# Request
Render every line of text in all the records below as a JSON list of strings, one string per line, with blank lines and the pictures left out.

= = =

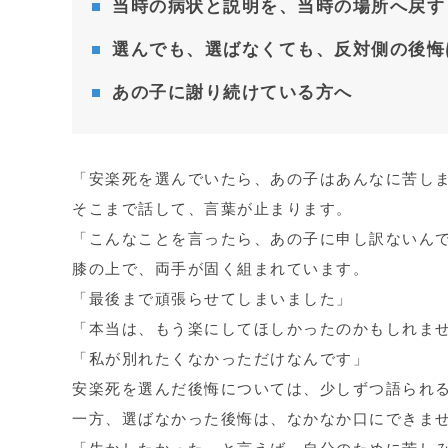
当時の病状と説明を、当時の場所へ戻す
選んでも、選ばなくても、反対側の後悔
あの子に謝り続けている方へ
「安楽死を選んでいたら、あの子はあんなに苦し
そこまで話して、言葉が止まります。
「こんなことを言ったら、あの子に申し訳ないん
膝の上で、両手が固く組まれています。
「最後まで頑張らせてしまいました」
「本当は、もう楽にしてほしかったのかもしれま
「私が別れたくなかっただけなんです」
安楽死を選んだ後悔については、少しずつ語られ
一方、選ばなかった後悔は、なかなか口にできま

= = =

# Output of the exercise
[
  "当時の病状と説明を、当時の場所へ戻す",
  "選んでも、選ばなくても、反対側の後悔",
  "あの子に謝り続けている方へ",
  "「安楽死を選んでいたら、あの子はあんなに苦し",
  "そこまで話して、言葉が止まります。",
  "「こんなことを言ったら、あの子に申し訳ないん",
  "膝の上で、両手が固く組まれています。",
  "「最後まで頑張らせてしまいました」",
  "「本当は、もう楽にしてほしかったのかもしれま",
  "「私が別れたくなかっただけなんです」",
  "安楽死を選んだ後悔については、少しずつ語られ",
  "一方、選ばなかった後悔は、なかなか口にできま"
]